Emmanuelle Charpentier y Jennifer A. Doudna son la pareja ganadora del Premio Nobel de Química de 2020 por una herramienta de laboratorio que sin duda nos suena ya mucho: CRISPR, o mejor dicho, CRISPR / Cas9, que permiten cambiar el ADN con alta precisión pero no sin riesgos secundarios. Por ahora.
Además de lo obvio, alterar el ADN como un largo proceso de “corta y pega” que en realidad no es tal, pero que nos puede servir como explicación resumida, es una herramienta genética que ya se utiliza en nuevos tratamiento contra el cáncer y todo tipo de enfermedades hereditarias. Hasta el desarrollo del CRISPR / Cas9 la modificación genética para fines médicos o biológicos era un proceso muy lento y costoso; se podían tardar meses, años, en ser capaces de entender el ADN y poder hacer cambios. Gracias al nuevo método el intervalo se ha reducido a semanas.

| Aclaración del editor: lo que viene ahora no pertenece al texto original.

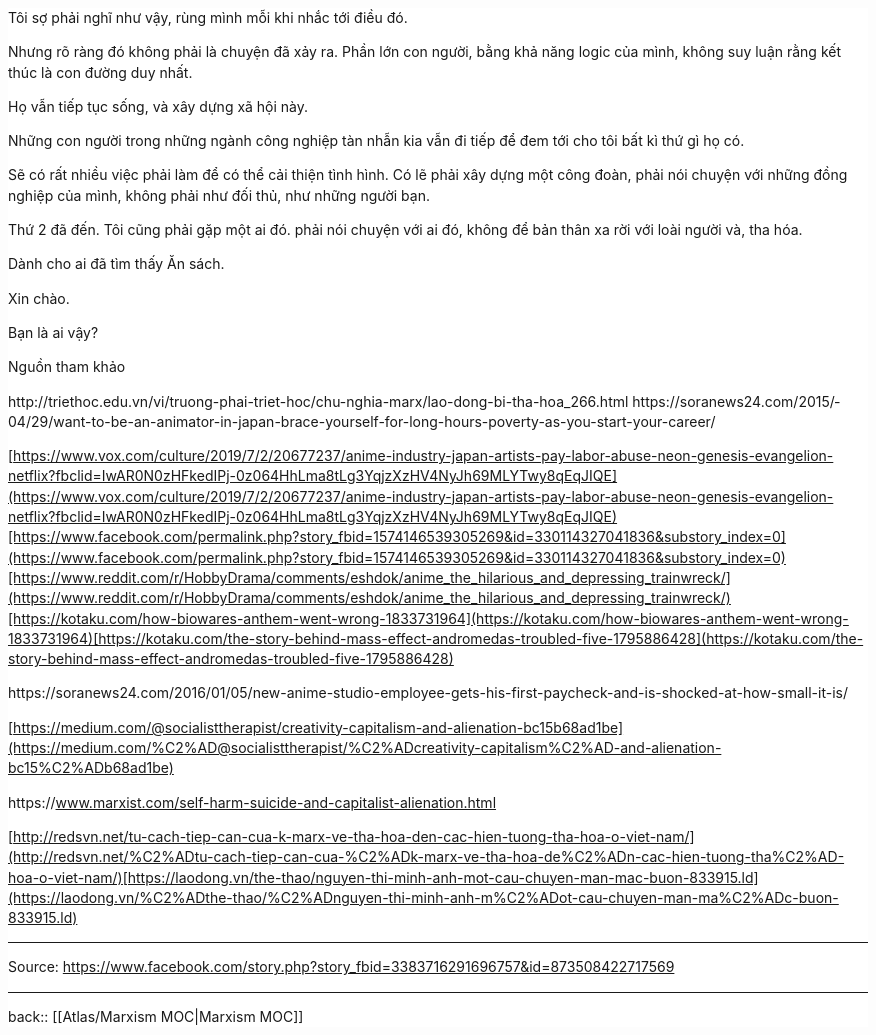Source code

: Tôi sợ phải nghĩ như vậy, rùng mình mỗi khi nhắc tới điều đó.

Nhưng rõ ràng đó không phải là chuyện đã xảy ra. Phần lớn con người, bằng khả năng logic của mình, không suy luận rằng kết thúc là con đường duy nhất.

Họ vẫn tiếp tục sống, và xây dựng xã hội này.

Những con người trong những ngành công nghiệp tàn nhẫn kia vẫn đi tiếp để đem tới cho tôi bất kì thứ gì họ có.

Sẽ có rất nhiều việc phải làm để có thể cải thiện tình hình. Có lẽ phải xây dựng một công đoàn, phải nói chuyện với những đồng nghiệp của mình, không phải như đối thủ, như những người bạn.

Thứ 2 đã đến. Tôi cũng phải gặp một ai đó. phải nói chuyện với ai đó, không để bản thân xa rời với loài người và, tha hóa.

Dành cho ai đã tìm thấy Ăn sách.

Xin chào.

Bạn là ai vậy?

Nguồn tham khảo

http://­triethoc.edu.vn/vi/­truong-phai-triet-hoc­/chu-nghia-marx/­lao-dong-bi-tha-hoa_2­66.html https://­soranews24.com/2015/­04/29/­want-to-be-an-animato­r-in-japan-brace-you­rself-for-long-hours­-poverty-as-you-star­t-your-career/

[https://www.vox.com/culture/2019/7/2/20677237/anime-industry-japan-artists-pay-labor-abuse-neon-genesis-evangelion-netflix?fbclid=IwAR0N0zHFkedIPj-0z064HhLma8tLg3YqjzXzHV4NyJh69MLYTwy8qEqJIQE](https://www.vox.com/culture/2019/7/2/20677237/anime-industry-japan-artists-pay-labor-abuse-neon-genesis-evangelion-netflix?fbclid=IwAR0N0zHFkedIPj-0z064HhLma8tLg3YqjzXzHV4NyJh69MLYTwy8qEqJIQE)[https://www.facebook.com/permalink.php?story_fbid=1574146539305269&id=330114327041836&substory_index=0](https://www.facebook.com/permalink.php?story_fbid=1574146539305269&id=330114327041836&substory_index=0)[https://www.reddit.com/r/HobbyDrama/comments/eshdok/anime_the_hilarious_and_depressing_trainwreck/](https://www.reddit.com/r/HobbyDrama/comments/eshdok/anime_the_hilarious_and_depressing_trainwreck/)[https://kotaku.com/how-biowares-anthem-went-wrong-1833731964](https://kotaku.com/how-biowares-anthem-went-wrong-1833731964)[https://kotaku.com/the-story-behind-mass-effect-andromedas-troubled-five-1795886428](https://kotaku.com/the-story-behind-mass-effect-andromedas-troubled-five-1795886428)

https://­soranews24.com/2016/­01/05/­new-anime-studio-empl­oyee-gets-his-first-­paycheck-and-is-shoc­ked-at-how-small-it-­is/

[https://medium.com/­@socialisttherapist/­creativity-capitalism­-and-alienation-bc15­b68ad1be](https://medium.com/%C2%AD@socialisttherapist/%C2%ADcreativity-capitalism%C2%AD-and-alienation-bc15%C2%ADb68ad1be)

https://­www.marxist.com/­self-harm-suicide-and­-capitalist-alienati­on.html

[http://redsvn.net/­tu-cach-tiep-can-cua-­k-marx-ve-tha-hoa-de­n-cac-hien-tuong-tha­-hoa-o-viet-nam/](http://redsvn.net/%C2%ADtu-cach-tiep-can-cua-%C2%ADk-marx-ve-tha-hoa-de%C2%ADn-cac-hien-tuong-tha%C2%AD-hoa-o-viet-nam/)[https://laodong.vn/­the-thao/­nguyen-thi-minh-anh-m­ot-cau-chuyen-man-ma­c-buon-833915.ld](https://laodong.vn/%C2%ADthe-thao/%C2%ADnguyen-thi-minh-anh-m%C2%ADot-cau-chuyen-man-ma%C2%ADc-buon-833915.ld)
***
 Source: https://www.facebook.com/story.php?story_fbid=3383716291696757&id=873508422717569

***
back:: [[Atlas/Marxism MOC\|Marxism MOC]]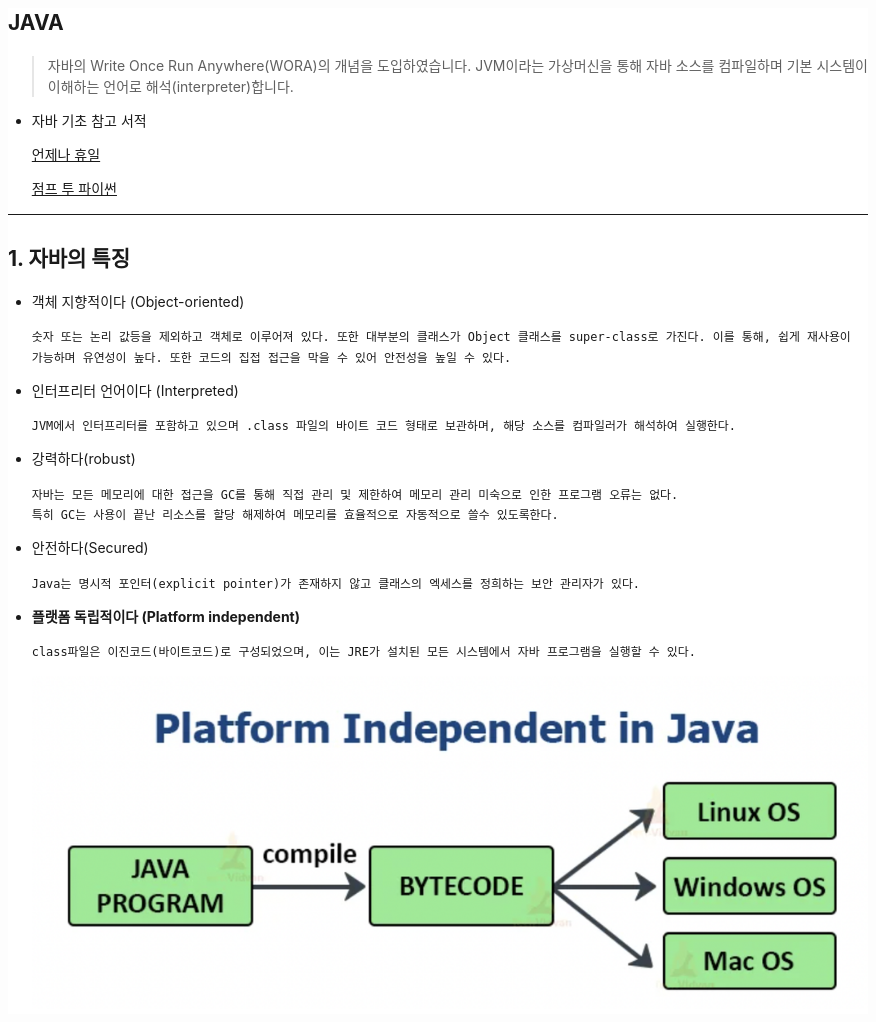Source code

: ## JAVA 
> 자바의 Write Once Run Anywhere(WORA)의 개념을 도입하였습니다. 
> JVM이라는 가상머신을 통해 자바 소스를 컴파일하며 기본 시스템이 이해하는 언어로 해석(interpreter)합니다. 
   
- 자바 기초 참고 서적
    
    [언제나 휴일](http://ehpub.co.kr/category/programming-language/java-%ec%9e%85%eb%ac%b8/)
    
    [점프 투 파이썬](https://wikidocs.net/book/31)
   
------------------------

## 1. 자바의 특징


- 객체 지향적이다 (Object-oriented) 
    ``` 
    숫자 또는 논리 값등을 제외하고 객체로 이루어져 있다. 또한 대부분의 클래스가 Object 클래스를 super-class로 가진다. 이를 통해, 쉽게 재사용이 가능하며 유연성이 높다. 또한 코드의 집접 접근을 막을 수 있어 안전성을 높일 수 있다.
    ```

- 인터프리터 언어이다 (Interpreted)
    ```
    JVM에서 인터프리터를 포함하고 있으며 .class 파일의 바이트 코드 형태로 보관하며, 해당 소스를 컴파일러가 해석하여 실행한다. 
    ```

- 강력하다(robust)
    ```
    자바는 모든 메모리에 대한 접근을 GC를 통해 직접 관리 및 제한하여 메모리 관리 미숙으로 인한 프로그램 오류는 없다. 
    특히 GC는 사용이 끝난 리소스를 할당 해제하여 메모리를 효율적으로 자동적으로 쓸수 있도록한다.
    ```

- 안전하다(Secured)
    ```
    Java는 명시적 포인터(explicit pointer)가 존재하지 않고 클래스의 엑세스를 정희하는 보안 관리자가 있다.
    ```

- **플랫폼 독립적이다 (Platform independent)**
    ```
    class파일은 이진코드(바이트코드)로 구성되었으며, 이는 JRE가 설치된 모든 시스템에서 자바 프로그램을 실행할 수 있다.
    ```
    ![javaIndependent](Java%20Images/javaIndependent.png)
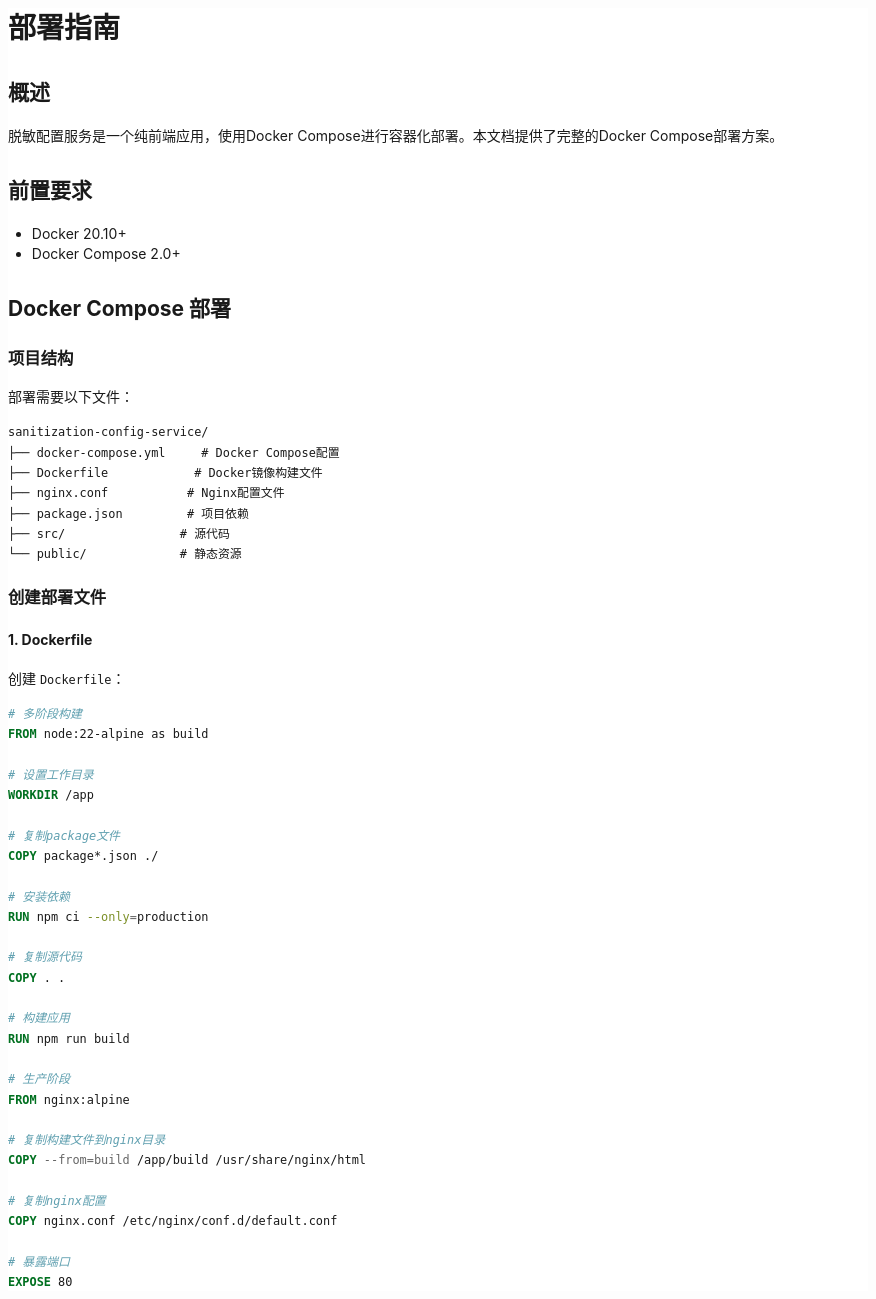 # 部署指南

## 概述

脱敏配置服务是一个纯前端应用，使用Docker Compose进行容器化部署。本文档提供了完整的Docker Compose部署方案。

## 前置要求

- Docker 20.10+
- Docker Compose 2.0+

## Docker Compose 部署

### 项目结构

部署需要以下文件：

```
sanitization-config-service/
├── docker-compose.yml     # Docker Compose配置
├── Dockerfile            # Docker镜像构建文件
├── nginx.conf           # Nginx配置文件
├── package.json         # 项目依赖
├── src/                # 源代码
└── public/             # 静态资源
```

### 创建部署文件

#### 1. Dockerfile

创建 `Dockerfile`：

```dockerfile
# 多阶段构建
FROM node:22-alpine as build

# 设置工作目录
WORKDIR /app

# 复制package文件
COPY package*.json ./

# 安装依赖
RUN npm ci --only=production

# 复制源代码
COPY . .

# 构建应用
RUN npm run build

# 生产阶段
FROM nginx:alpine

# 复制构建文件到nginx目录
COPY --from=build /app/build /usr/share/nginx/html

# 复制nginx配置
COPY nginx.conf /etc/nginx/conf.d/default.conf

# 暴露端口
EXPOSE 80
```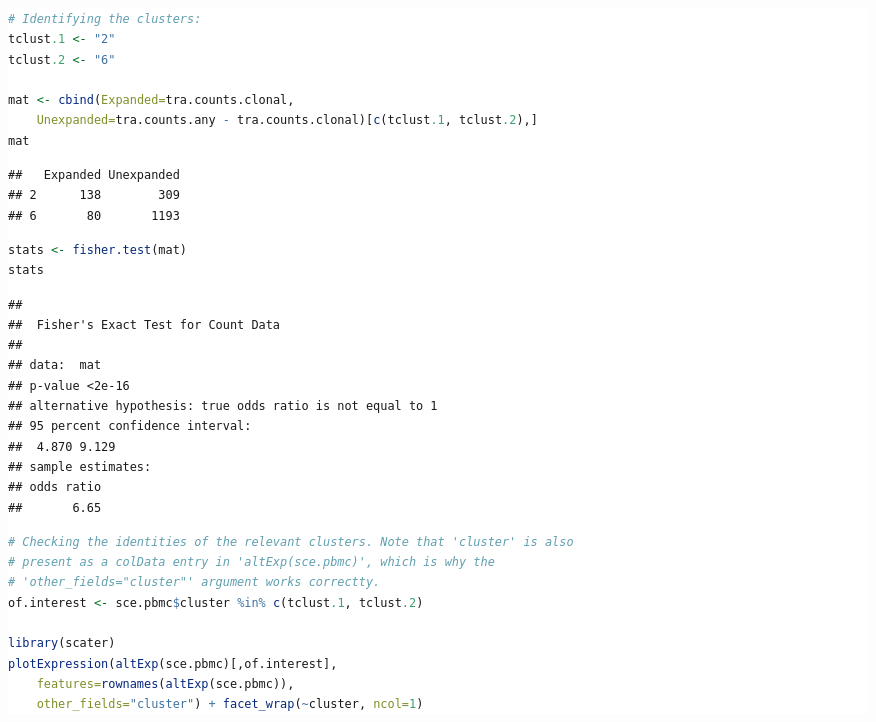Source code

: 
```r
# Identifying the clusters:
tclust.1 <- "2"
tclust.2 <- "6"

mat <- cbind(Expanded=tra.counts.clonal,
    Unexpanded=tra.counts.any - tra.counts.clonal)[c(tclust.1, tclust.2),]
mat 
```

```
##   Expanded Unexpanded
## 2      138        309
## 6       80       1193
```

```r
stats <- fisher.test(mat)
stats
```

```
## 
## 	Fisher's Exact Test for Count Data
## 
## data:  mat
## p-value <2e-16
## alternative hypothesis: true odds ratio is not equal to 1
## 95 percent confidence interval:
##  4.870 9.129
## sample estimates:
## odds ratio 
##       6.65
```

```r
# Checking the identities of the relevant clusters. Note that 'cluster' is also
# present as a colData entry in 'altExp(sce.pbmc)', which is why the
# 'other_fields="cluster"' argument works correctty.
of.interest <- sce.pbmc$cluster %in% c(tclust.1, tclust.2)

library(scater)
plotExpression(altExp(sce.pbmc)[,of.interest], 
    features=rownames(altExp(sce.pbmc)),
    other_fields="cluster") + facet_wrap(~cluster, ncol=1)
```

<div class="figure">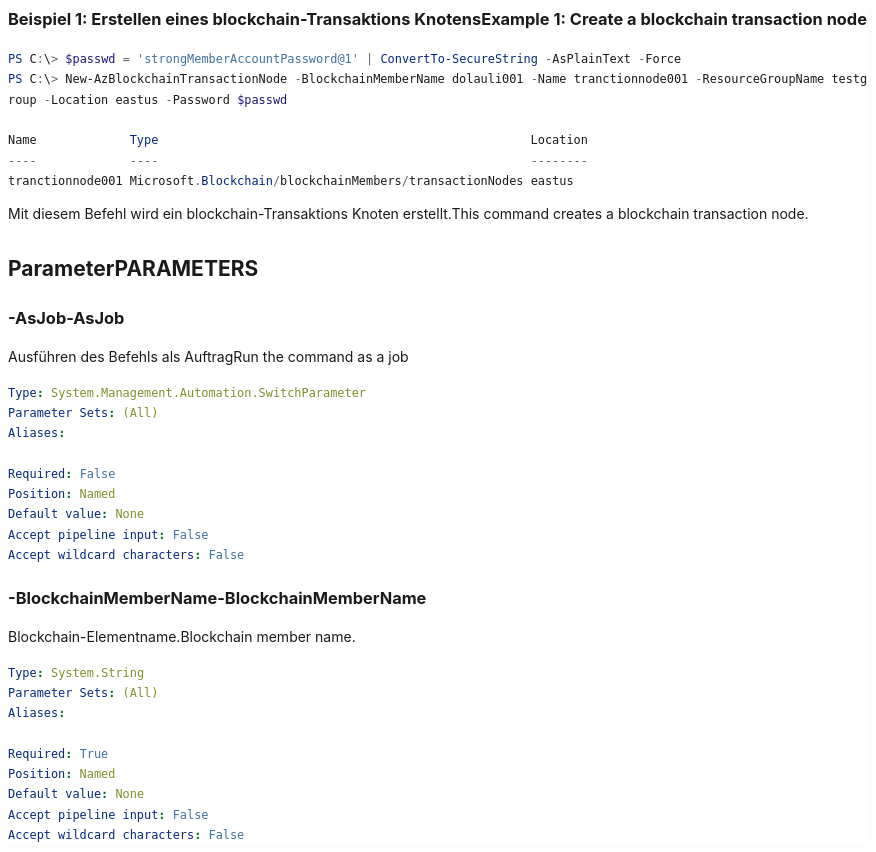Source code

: ### <span data-ttu-id="8234c-108">Beispiel 1: Erstellen eines blockchain-Transaktions Knotens</span><span class="sxs-lookup"><span data-stu-id="8234c-108">Example 1: Create a blockchain transaction node</span></span>
```powershell
PS C:\> $passwd = 'strongMemberAccountPassword@1' | ConvertTo-SecureString -AsPlainText -Force
PS C:\> New-AzBlockchainTransactionNode -BlockchainMemberName dolauli001 -Name tranctionnode001 -ResourceGroupName testgroup -Location eastus -Password $passwd

Name             Type                                                    Location
----             ----                                                    --------
tranctionnode001 Microsoft.Blockchain/blockchainMembers/transactionNodes eastus
```

<span data-ttu-id="8234c-109">Mit diesem Befehl wird ein blockchain-Transaktions Knoten erstellt.</span><span class="sxs-lookup"><span data-stu-id="8234c-109">This command creates a blockchain transaction node.</span></span>

## <span data-ttu-id="8234c-110">Parameter</span><span class="sxs-lookup"><span data-stu-id="8234c-110">PARAMETERS</span></span>

### <span data-ttu-id="8234c-111">-AsJob</span><span class="sxs-lookup"><span data-stu-id="8234c-111">-AsJob</span></span>
<span data-ttu-id="8234c-112">Ausführen des Befehls als Auftrag</span><span class="sxs-lookup"><span data-stu-id="8234c-112">Run the command as a job</span></span>

```yaml
Type: System.Management.Automation.SwitchParameter
Parameter Sets: (All)
Aliases:

Required: False
Position: Named
Default value: None
Accept pipeline input: False
Accept wildcard characters: False
```

### <span data-ttu-id="8234c-113">-BlockchainMemberName</span><span class="sxs-lookup"><span data-stu-id="8234c-113">-BlockchainMemberName</span></span>
<span data-ttu-id="8234c-114">Blockchain-Elementname.</span><span class="sxs-lookup"><span data-stu-id="8234c-114">Blockchain member name.</span></span>

```yaml
Type: System.String
Parameter Sets: (All)
Aliases:

Required: True
Position: Named
Default value: None
Accept pipeline input: False
Accept wildcard characters: False
```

Charpentier y Doudna ya ganaron el Premio Princesa de Asturias de Investigación Científica y Técnica en 2015 por esta particular revolución biotecnológica. En 2017 les fue concedido, junto a Francisco Mojica, el Premio Fundación BBVA Fronteras del Conocimiento en la categoría de Biomedicina. Según el Comité Nobel de Química, esta técnica “tiene un poder enorme que nos afecta a todos. No solo ha revolucionado la ciencia básica, también ha dado lugar a cultivos innovadores y dará lugar a nuevos tratamientos médicos innovadores”. Por esa razón se ha concedido el premio a estas dos investigadoras, que llegaron hasta ella (como en muchas ocasiones en Ciencia) por casualidad.
Charpentier estudiaba la bacteria Streptococcus pyogenes, terriblemente dañina (produce más de diez enfermedades diferentes), descubrió la molécula ARNtracr, parte del antiguo sistema inmunológico de las bacterias, que permite “desarmarlas” al escindir su ADN. Después de publicar en 2011 su hallazgo, la bioquímica Jennifer Doudna, se prestó a colaborar con ella para sacar provecho de esta brecha de seguridad en las bacterias. La idea era sencilla: usar el ARNtracer como parte de una herramienta más sofisticada que permitiera repetir el proceso pero con otros microorganismos.
El resultado fueron esas “tijeras” (seguimos con las metáforas, no es tan sencillo como lo que suponen), mejoradas posteriormente, que utilizaron para modificar otras cadenas de ADN: primero virus, pero luego entendieron que podían incluso modificar las de cualquier forma de vida. Si pueden cortar, se puede recombinar, y entonces modificar la cadena genética. Una vez liberada la técnica, otros equipos de investigadores lo han usado para aplicaciones en botánica o medicina, desde el desarrollo de variantes de plantas de cultivo que resistan enfermedades o sequías a nuevos tratamientos contra la larga lista de patologías genéticas hereditarias.